Fracture risk increases with age; thus an important factor in understanding differences in fracture rates is whether ethnicity-related differences in bone morphology seen in premenopausal women12, 13 are maintained after the menopause. Heterogeneity of bone loss at the menopause is widely accepted, with “fast” and “slow” losers observed.31 However, the factors that contribute to variation in rates of bone loss and structural deterioration during the menopause are poorly understood. The Study of Women Across the Nation (SWAN) reported that Japanese and Chinese women had greater declines in spine BMD than white or African-American women during the menopause.32 Do changes in bone microstructure follow the same ethnicity-related patterns as BMD? Taken together with their previous report in premenopausal women,12 Walker and colleagues' current findings11 provide preliminary insight into this question. They report that premenopausal Chinese-American women have higher trabecular density than white women, whereas postmenopausal Chinese-American women tend to have lower trabecular density than white women. In contrast, the increased cortical thickness seen in Chinese-American premenopausal women is preserved in postmenopausal women. These findings suggest that there may be preferential loss of trabecular bone and relative preservation of cortical bone in Chinese-American women. These observations are far from definitive given that they were drawn from two small cross-sectional studies, but they do raise important questions about possible contributions of race or ethnicity to compartment-specific patterns of bone loss following the menopause.

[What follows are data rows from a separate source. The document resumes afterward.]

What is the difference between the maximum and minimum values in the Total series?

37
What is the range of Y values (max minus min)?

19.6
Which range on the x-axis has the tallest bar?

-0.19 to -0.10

What are the physiologic mechanisms underlying the observed ethnicity-related differences in skeletal structure? How do possible differences in the rates of bone modeling and remodeling contribute to the observed differences in bone size and structure? In SWAN, serum osteocalcin and urinary cross-linked N-telopeptide of type 1 collagen (NTX) were highest in white and black and lowest in Asian premenopausal and early perimenopausal women.33 The lower bone turnover rate in pre- and perimenopausal Asian women is consistent with less endocortical resorption leading to the greater cortical thickness and density seen in Chinese-American women12, 13 but is counter to the increased rate of bone loss seen at the menopause. Clearly, further studies are needed to better delineate the factors that contribute to acquisition and maintenance of trabecular and cortical bone structure among all ethnicities.

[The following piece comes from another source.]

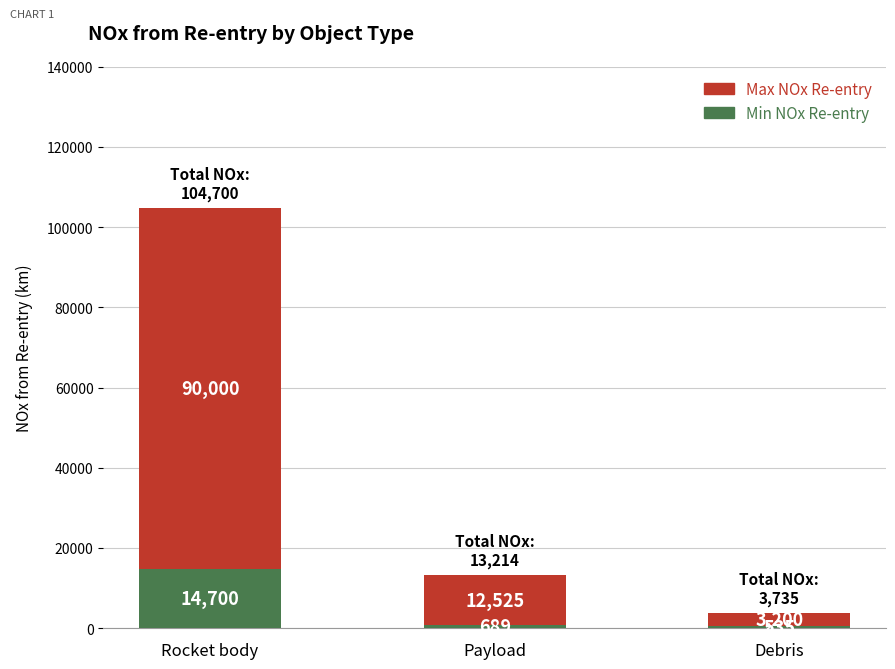

Rank the categories by Min NOx Re-entry value from lowest to highest.

Debris, Payload, Rocket body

In the United States, population growth is fastest among those who self-identify as nonwhite.34 Moreover, given the predictions of increased fractures among societies worldwide,35 further study of the material and structural determinants of fracture risk in multiethnic populations is urgently needed. The article by Walker and colleagues11 adds to our knowledge in this area and raises a number of key questions that will guide future research directions. Prospective fracture studies with bone morphology and structure measurements are needed to translate these observations to better management of patients. Improved understanding of skeletal fragility in all ethnicities will improve identification of those at greatest risk and motivate novel interventions for prevention of fractures based on specific structural deficits.